Up here at the foot of the appropriately-named Mount Andromeda in Jasper National Park, you can gaze across a thick glacial blanket that stretches up into the icefalls and glaciers of the centuries-old Columbia Icefield, and then look up to Andromeda Galaxy, 2.5 million light years away.

It's best seen during the dark and clear autumn nights in the north. Like right here, this September. Join us for a special Evenings on the Ice with Stargazing, September 14 and 21.

An Ocean of Ice

Standing on a glacier that’s almost double the size of New York’s Central Park is bound to make you feel rather insignificant at any time of day. Being among the last adventurers on the ice—just as the afternoon light starts to turn the glacier a pastel hue may make you feel distinctly tiny.

A red and white Ice Explorer bus sits on a field of ice with a mountain rising behind.

After a welcome appetizer and selection of canapés served at the Glacier Discovery Centre, the small group making up the Columbia Icefield Stargazing Tour heads out on to this vast and ancient place. As this handful of visitors from around the world walks across the glacier to board an Ice Explorer for the ride down, the North Star of Polaris is the first to twinkle above. The stars, including the vast constellation of Andromeda, are beginning to emerge.

Back indoors, a seasonally-inspired buffet dinner is served in the chic Altitude Restaurant as darkness falls gently outside, the tall peaks like Mt. Andromeda fading into dusk.

A Sea of Stars

After dinner, a hush falls over the group as adventurers follow a trail of glow sticks along the silent pathway that leads to a unique star-gazing destination high above the glacially carved Sunwapta Valley—the Columbia Icefield Skywalk.

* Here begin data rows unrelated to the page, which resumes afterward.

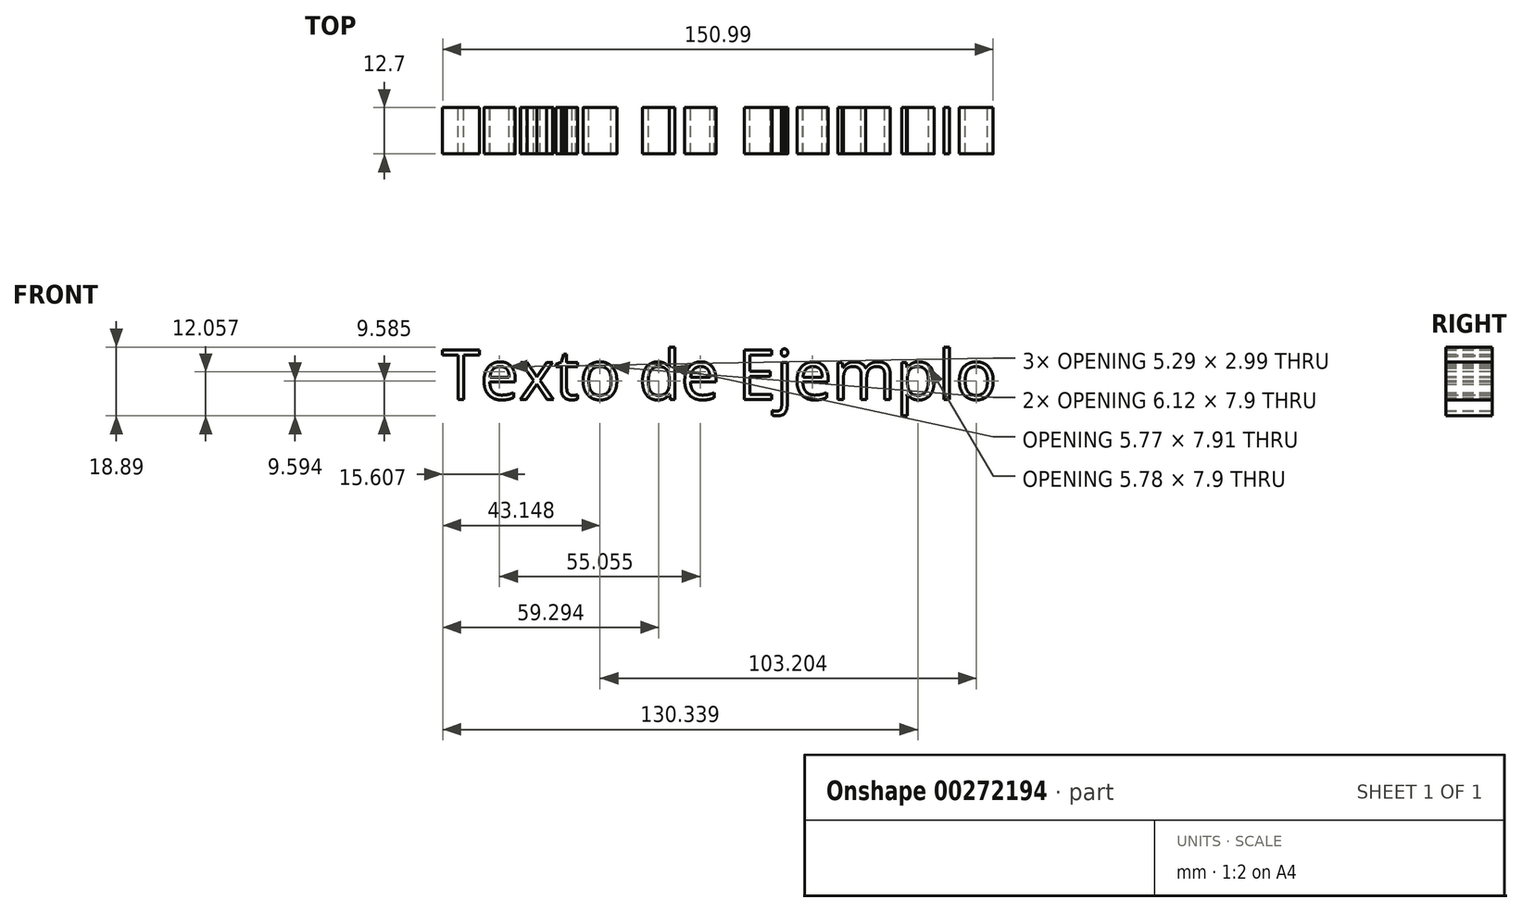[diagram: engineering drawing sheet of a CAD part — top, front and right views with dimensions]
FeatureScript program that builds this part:
annotation { "Feature Type Name" : "Feature", "Feature Type Description" : "" }
export const myFeature = defineFeature(function(context is Context, id is Id, definition is map)
    precondition{}
    {
        {
            var Q0;
            Q0=qCreatedBy(makeId("Front.planeOp"),FACE);
            var sketch = newSketch(context, id + "F0", { "sketchPlane" : qUnion([Q0])});
            skText(sketch, "E0", { "text": "Texto de Ejemplo", "fontName": "OpenSans-Regular.ttf"});
            const initialGuessF0  = {"E0": [-0.0762, -0.00436, 1, 0, 0.0136]};
            skSetInitialGuess(sketch, initialGuessF0);
            skSolve(sketch);
        }
        {
            var Q0;
            Q0 = qSketchRegion(id + "F0", true);
            extrude(context, id + "F1", {"entities" : qUnion([Q0]), "depth" : 12.7 * mm});
        }
    });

Step up to the professional-grade telescope to look for what astronomers identify as Andromeda's disk, including some of the galaxy's brightest globular clusters, dark dust lanes and the large star cloud known as NGC 206. Watch for Cassiopeia, Pegasus and Aires, Andromeda's neighbours.

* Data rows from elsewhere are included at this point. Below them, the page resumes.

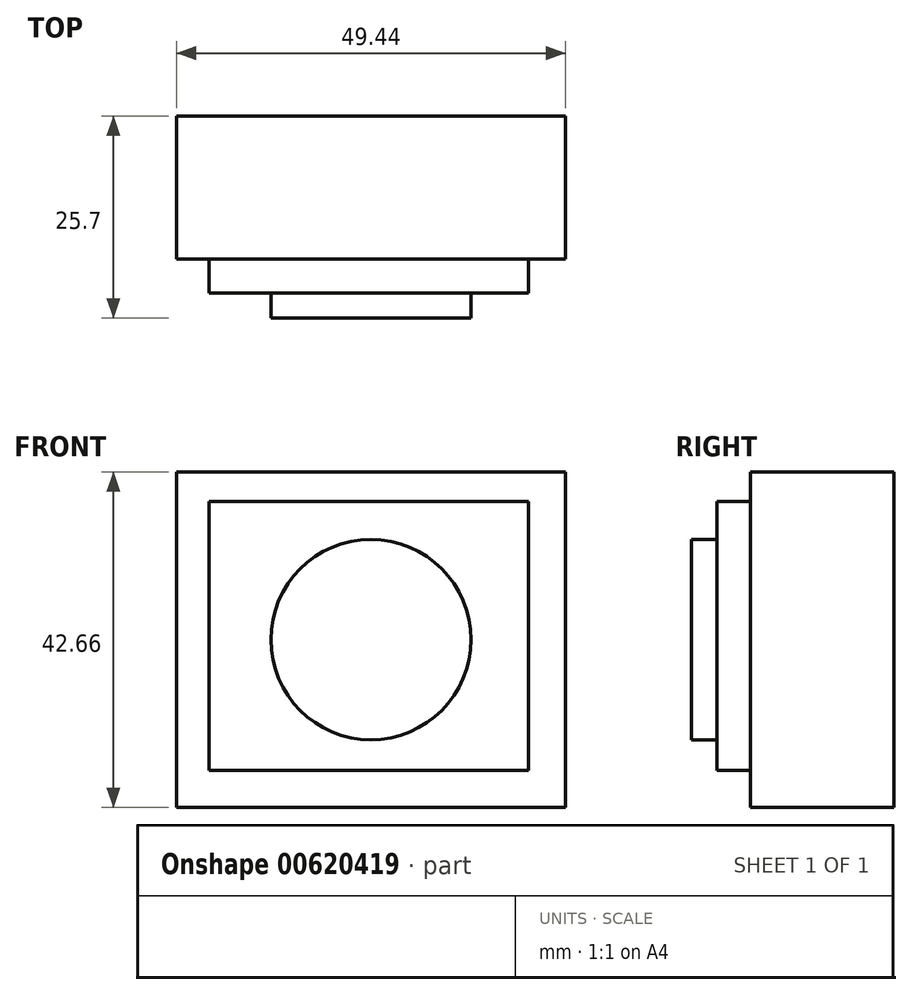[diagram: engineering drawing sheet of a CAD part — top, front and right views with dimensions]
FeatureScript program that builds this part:
annotation { "Feature Type Name" : "Feature", "Feature Type Description" : "" }
export const myFeature = defineFeature(function(context is Context, id is Id, definition is map)
    precondition{}
    {
        {
            var Q0;
            Q0=qCreatedBy(makeId("Front.planeOp"),FACE);
            var sketch = newSketch(context, id + "F0", { "sketchPlane" : qUnion([Q0])});
            skLineSegment(sketch, "E0.bottom", {"start": v(24.72, 21.33) * mm, "end": v(-24.72, 21.33) * mm});
            skLineSegment(sketch, "E0.top", {"start": v(24.72, -21.33) * mm, "end": v(-24.72, -21.33) * mm});
            skLineSegment(sketch, "E0.left", {"start": v(24.72, 21.33) * mm, "end": v(24.72, -21.33) * mm});
            skLineSegment(sketch, "E0.right", {"start": v(-24.72, 21.33) * mm, "end": v(-24.72, -21.33) * mm});
            skPoint(sketch, "E0.middle", {"position": v(0, 0) * mm});
            skSolve(sketch);
        }
        {
            var Q0;
            Q0=makeQuery(id+"F0.imprint","IMPRINT",FACE,{"disambiguationData":[TD([[makeQuery(id+"F0.imprint","IMPRINT",EDGE,{"derivedFrom":sQuery(id+"F0.wireOp",EDGE,"E0.bottom")}),1.0]])]});
            extrude(context, id + "F1", {"entities" : qUnion([Q0]), "depth" : 18.2 * mm, "offsetDistance" : 25 * mm});
        }
        {
            var Q0;
            Q0=makeQuery(id+"F1.opExtrude","CAP_FACE",FACE,{"disambiguationData":[OSD([sQuery(id+"F0.wireOp",EDGE,"E0.bottom"),sQuery(id+"F0.wireOp",EDGE,"E0.top"),sQuery(id+"F0.wireOp",EDGE,"E0.left"),sQuery(id+"F0.wireOp",EDGE,"E0.right")])],"isStart":false});
            var sketch = newSketch(context, id + "F2", { "sketchPlane" : qUnion([Q0])});
            skLineSegment(sketch, "E1.bottom", {"start": v(-20.58, 17.57) * mm, "end": v(20.02, 17.57) * mm});
            skLineSegment(sketch, "E1.top", {"start": v(-20.58, -16.63) * mm, "end": v(20.02, -16.63) * mm});
            skLineSegment(sketch, "E1.left", {"start": v(-20.58, 17.57) * mm, "end": v(-20.58, -16.63) * mm});
            skLineSegment(sketch, "E1.right", {"start": v(20.02, 17.57) * mm, "end": v(20.02, -16.63) * mm});
            skSolve(sketch);
        }
        {
            var Q0;
            Q0=makeQuery(id+"F2.imprint","IMPRINT",FACE,{"disambiguationData":[TD([[makeQuery(id+"F2.imprint","IMPRINT",EDGE,{"derivedFrom":sQuery(id+"F2.wireOp",EDGE,"E1.bottom")}),-1.0]])]});
            extrude(context, id + "F3", {"entities" : qUnion([Q0]), "operationType" : NewBodyOperationType.ADD, "depth" : 4.3 * mm, "offsetDistance" : 25 * mm});
        }
        {
            var Q0;
            Q0=makeQuery(id+"F3.opExtrude","CAP_FACE",FACE,{"disambiguationData":[OSD([sQuery(id+"F2.wireOp",EDGE,"E1.bottom"),sQuery(id+"F2.wireOp",EDGE,"E1.top"),sQuery(id+"F2.wireOp",EDGE,"E1.left"),sQuery(id+"F2.wireOp",EDGE,"E1.right")])],"isStart":false});
            var sketch = newSketch(context, id + "F4", { "sketchPlane" : qUnion([Q0])});
            skCircle(sketch, "E2", {"center": v(0, 0) * mm, "radius": 12.72 * mm});
            skSolve(sketch);
        }
        {
            var Q0;
            Q0=makeQuery(id+"F4.imprint","IMPRINT",FACE,{"disambiguationData":[TD([[makeQuery(id+"F4.imprint","IMPRINT",EDGE,{"derivedFrom":sQuery(id+"F4.wireOp",EDGE,"E2")}),1.0]])]});
            extrude(context, id + "F5", {"entities" : qUnion([Q0]), "operationType" : NewBodyOperationType.ADD, "depth" : 3.2 * mm, "offsetDistance" : 25 * mm});
        }
    });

Four people group around a telescope to look up at the night sky.

Standing on the Columbia Icefield Skywalk’s glass floor, let your eyes adjust to the pure darkness of the night. Your sense of gravity may be upended as you hold tight to your hot chocolate and peer at the dark, deep canyon walls below your feet.

Look closely again amidst the Andromeda Galaxy to try to make out the form of a maiden high above—that's Andromeda herself! You may never think of the stars the same way again.